_Texte du document_
Par Joie Des Mots
Nostradamus ou simple observateur censé capable, à partir des données sociales d’un pays, d’en inférer les conséquences long terme ?
Il est tout de même radieux de comparer certains propos de Jean-Marie Le Pen de 1996 à 2014 qui l’on conduit à l’échafaud judiciaire et les réalités du pays aujourd’hui, partant du principe que le terme « racailles » avec le portrait-robot coloré implicite qui l’accompagne dans l’imaginaire de chaque Français de souche, dont tout le monde politique a dû finir par s’approprier avec banalité dans les discours courants tant ce ne sont pas des Vikings blonds à la peau de lait et aux yeux bleus mais plutôt les éléments d’une faune exotique au teint plus prononcé forci à l’UV, ici tous les policiers et tous les ceusses de la Pénitentiaire qui ont à en connaître journellement, soit pour les interpeller soit pour les gardienner, peuvent témoigner abondamment.
Jérôme Fourquet nous a sensibilisés aux fractures du pays, fracture Gilets jaunes/classes aisées, bobos écolos des villes/travailleurs des périphéries qui ont besoin de la tuture pour aller au chagrin, ruralité/grandes métropoles, baisés/baiseurs desdits baisés, etc.
Il faut y ajouter la fracture des couleurs, les Blancs de souche vs les colorés sans permanentes.

Enregistrements de données
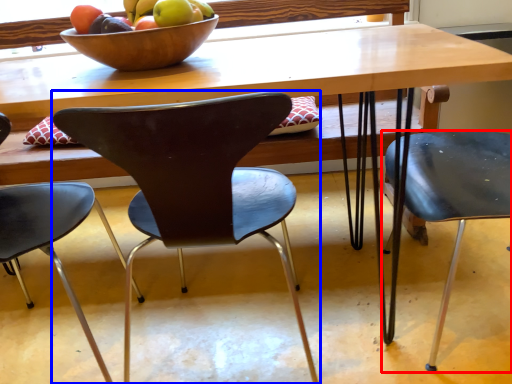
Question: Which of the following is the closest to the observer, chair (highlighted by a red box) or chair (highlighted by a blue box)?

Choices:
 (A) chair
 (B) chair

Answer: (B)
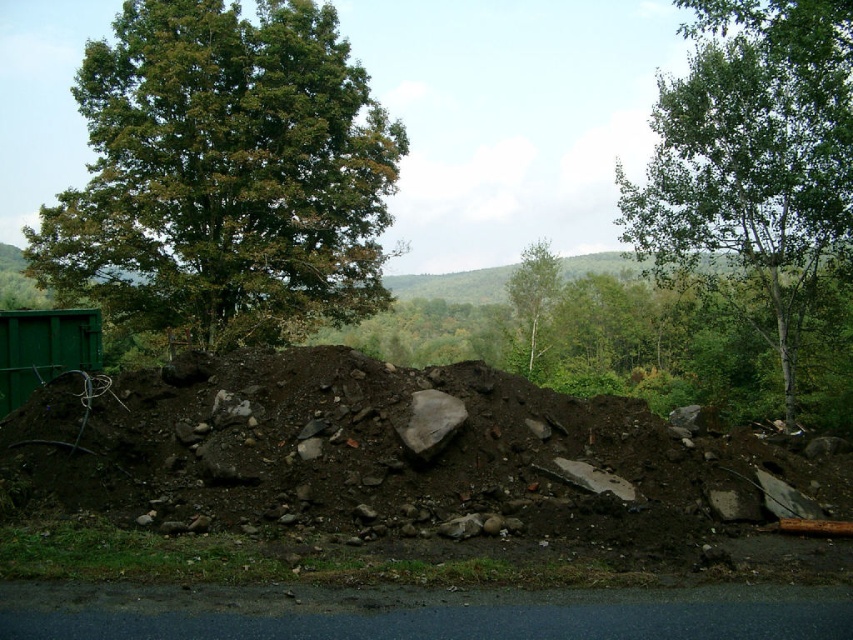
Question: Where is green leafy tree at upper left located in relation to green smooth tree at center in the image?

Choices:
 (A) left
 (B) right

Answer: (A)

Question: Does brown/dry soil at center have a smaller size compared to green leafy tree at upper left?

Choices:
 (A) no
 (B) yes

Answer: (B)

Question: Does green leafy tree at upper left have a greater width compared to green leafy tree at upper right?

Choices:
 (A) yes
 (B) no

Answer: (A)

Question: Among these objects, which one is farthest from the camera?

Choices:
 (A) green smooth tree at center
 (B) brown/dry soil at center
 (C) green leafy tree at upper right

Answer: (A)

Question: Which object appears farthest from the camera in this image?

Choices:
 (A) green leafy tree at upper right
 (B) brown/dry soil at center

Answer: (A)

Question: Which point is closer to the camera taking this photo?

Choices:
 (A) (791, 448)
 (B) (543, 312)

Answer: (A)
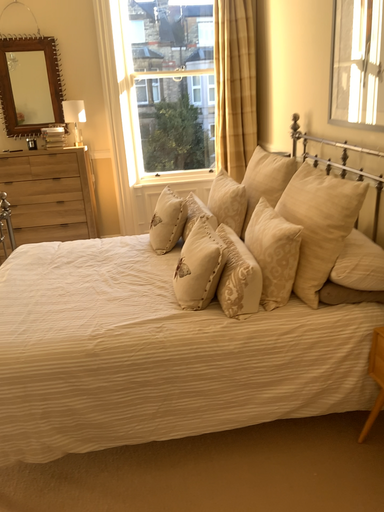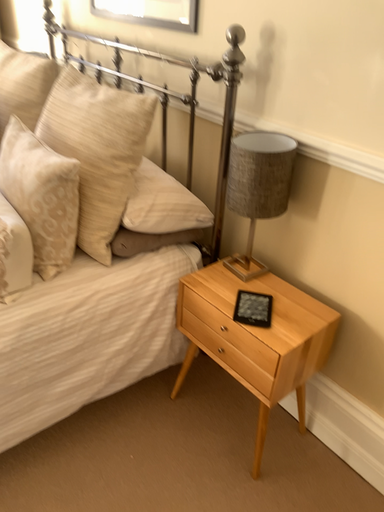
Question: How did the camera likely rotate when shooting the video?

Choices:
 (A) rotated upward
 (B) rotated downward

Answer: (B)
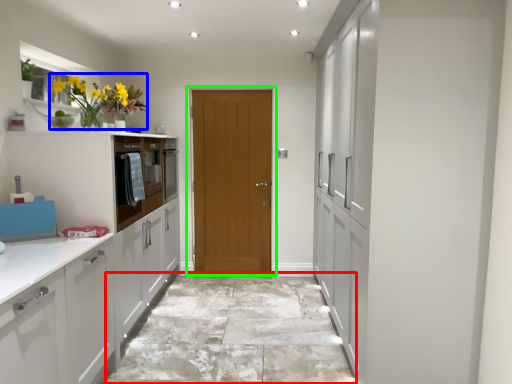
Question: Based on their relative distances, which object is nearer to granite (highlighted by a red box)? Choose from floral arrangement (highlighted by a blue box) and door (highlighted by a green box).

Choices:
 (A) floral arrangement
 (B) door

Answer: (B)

_Tâche à réaliser_
Poursuivez le texte sur Jean-Marie Le Pen et les fractures du pays à partir de l'endroit où il s'arrête. Ce matériel est distinct du texte.

_Zone de réponse_
Comme toute généralisation, il y a bien les quelques exceptions que nous n’examinerons pas ici, nous bornant aux tendances lourdes ; ainsi la minorité, souvent les filles d’ailleurs, d’exotiques parfaitement adaptées qui ne font jamais causer dans le poste car se tenant dans la vie comme vouzémoi, ne rentre pas dans le cadre des prédictions sociales de Monsieur Jean-Marie Le Pen qui s’attachait surtout aux phénomènes de masses.
Pour comprendre le Menhir, il faut tenir à l’esprit le dire vrai tiré de l’expérience de la vie courante qui a plus de portée pratique qu’un traité de mille pages où l’on s’égare dans des fumeries opiaçant l’esprit jusqu’à lui porter ombrage à lui faire perdre son instinct de survie, ainsi est né l’aphorisme utilitaire nourri à côtoyer le mal-vivre tous les jours ensemble, « on ne naît pas raciste, on le devient par la force des Autres ».